Eine Figur, die der österreichische Travestiekünstler Tom Neuwirth als Reaktion auf die Diskriminierungen, die ihm in jungen Jahren wegen seiner Homosexualität widerfuhren, schuf.

Philip Michel

pmichel@tageblatt.lu

Im Gegensatz zu Dana International 16 Jahre zuvor war Conchita Wursts Sieg am Samstag unangefochten. Den riesigen Vorsprung als Zeichen einer neuen Toleranz in Europa zu sehen, wäre schön. Schließlich ist es noch nicht so lange her, dass Frauen mit Bärten zum festen Inventar der Freak-Show-Buden auf dem Jahrmarkt gehörten. Und außerdem, hätte Conchita am Samstag auch ohne Bart gewonnen? Wohl eher nicht.

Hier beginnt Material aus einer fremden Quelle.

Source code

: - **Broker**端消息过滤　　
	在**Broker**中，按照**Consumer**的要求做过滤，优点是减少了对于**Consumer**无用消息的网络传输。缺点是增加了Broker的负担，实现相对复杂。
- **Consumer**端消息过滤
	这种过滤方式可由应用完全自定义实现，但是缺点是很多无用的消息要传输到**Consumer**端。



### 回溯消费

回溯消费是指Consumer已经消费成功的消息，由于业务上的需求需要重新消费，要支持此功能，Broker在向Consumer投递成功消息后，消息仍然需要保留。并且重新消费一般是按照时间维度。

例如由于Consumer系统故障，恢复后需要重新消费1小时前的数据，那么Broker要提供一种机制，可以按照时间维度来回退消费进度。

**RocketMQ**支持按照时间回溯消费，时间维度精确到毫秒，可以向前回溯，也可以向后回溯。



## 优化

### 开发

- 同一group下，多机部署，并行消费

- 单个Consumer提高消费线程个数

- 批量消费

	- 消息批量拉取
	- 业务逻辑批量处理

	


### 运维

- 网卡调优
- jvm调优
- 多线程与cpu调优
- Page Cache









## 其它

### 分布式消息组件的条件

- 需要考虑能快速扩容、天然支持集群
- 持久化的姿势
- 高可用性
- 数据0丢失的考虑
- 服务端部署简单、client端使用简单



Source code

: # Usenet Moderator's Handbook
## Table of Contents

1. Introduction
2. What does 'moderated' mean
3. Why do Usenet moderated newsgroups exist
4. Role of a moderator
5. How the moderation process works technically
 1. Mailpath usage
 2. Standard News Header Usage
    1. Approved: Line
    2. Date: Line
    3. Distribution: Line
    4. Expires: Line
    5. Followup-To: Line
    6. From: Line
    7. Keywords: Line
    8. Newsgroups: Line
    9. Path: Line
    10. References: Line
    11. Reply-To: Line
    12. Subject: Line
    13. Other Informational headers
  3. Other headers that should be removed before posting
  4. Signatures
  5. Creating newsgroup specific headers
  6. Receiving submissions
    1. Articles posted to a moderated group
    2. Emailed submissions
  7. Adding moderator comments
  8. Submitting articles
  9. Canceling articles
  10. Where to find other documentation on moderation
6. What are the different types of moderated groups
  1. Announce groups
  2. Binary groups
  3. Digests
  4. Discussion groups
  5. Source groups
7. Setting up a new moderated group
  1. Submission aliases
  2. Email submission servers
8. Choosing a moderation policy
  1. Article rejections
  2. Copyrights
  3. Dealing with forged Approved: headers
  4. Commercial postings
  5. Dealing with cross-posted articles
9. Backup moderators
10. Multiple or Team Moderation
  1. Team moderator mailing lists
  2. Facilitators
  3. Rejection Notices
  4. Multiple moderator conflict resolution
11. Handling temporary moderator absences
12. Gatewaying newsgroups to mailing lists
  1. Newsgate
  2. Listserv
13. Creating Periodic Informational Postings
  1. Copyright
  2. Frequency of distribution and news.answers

Geholfen hat Wurst mit Sicherheit, dass die traditionelle Allianz der ehemaligen Ostblockstaaten erstmals deutliche Risse aufwies. Die Buhrufe aus dem Saal in Richtung Russland fanden ihre Fortsetzung in der Punktevergabe. Zwar schusterten sich Russland, Weißrussland, Aserbaidschan, Georgien, Armenien und ja, auch die Ukraine, in altbewährter Manier die Punkte zu.

Die baltischen Länder aber zum Beispiel scheinen ihre Gefolgschaft aufgekündigt zu haben. Und so ist der Eurovision Song Contest auch immer ein klein wenig Politik. Wobei in diesem Kontext nicht unerwähnt bleiben soll, dass Conchita Wurst aus Russland immerhin fünf Punkte bekam, was ob der immer offener zur Schau gestellten Homophobie im Putin-Reich dann doch eine positive Überraschung war.

Und Luxemburg in alledem?

Österreich ist also erstmals seit 48 Jahren wieder Sieger der europäischen Schlagerparade. 1966 war es Udo Jürgens, der mit „Merci, chérie“ triumphierte. Damals hieß der Wettbewerb noch „Grand Prix Eurovision de la Chanson“ und war wie sonst nur wenige Veranstaltungen alljährlich ein absolutes „Muss“ der Familienunterhaltung. Es nahmen keine 37, sondern 18 Länder teil. Und es wurde in der offiziellen Landessprache gesungen, während heute meist nur noch (auf Englisch) die Lippen zum Playback bewegt werden. Streit gab es aber auch vor 48 Jahren schon. Schweden kam in der Endabrechnung auf 16 Punkte, davon 15 aus den skandinavischen Nachbarländern …

Der Grand Prix fand 1966 übrigens in Luxemburg statt. Das, weil der Sieger automatisch Organisator der nächsten Ausgabe ist und France Gall mit „Poupée de cire, poupée de son“ im Jahr zuvor gesiegt hatte. Ein Lied, das vom damals noch recht unbekannten Serge Gainsbourg geschrieben worden war und dessen Text sich dementsprechend durch eine Reihe Zweideutigkeiten obszöner Natur auszeichnete. Die Jurys aus Frankreich und Monaco fanden das nicht besonders lustig und zeigten Luxemburg bei der Punktevergabe sozusagen die nackte Schulter. Die junge France Gall verstand erst spät, was sie dort zum Besten gegeben hatte, und sang das Lied fortan nie mehr.

Merke: Es gibt keinen echten Grund, sich über den Eurovision Song Contest aufzuregen. Und es gibt keinen echten Grund, ihn wirklich ernst zu nehmen. Das hat man in Luxemburg schon lange erkannt und verzichtet seit 1993 folgerichtig auf eine Teilnahme. So erspart man sich die Peinlichkeiten, die Frankreich seit Jahren zum Gespött der Eurovision-Gemeinschaft machen. Am Samstag versuchten die Franzosen mit „Moustache“ zu punkten und setzten damit auf den falschen Bart. Was freilich den allermeisten im „Hexagone“ völlig Wurst sein dürfte.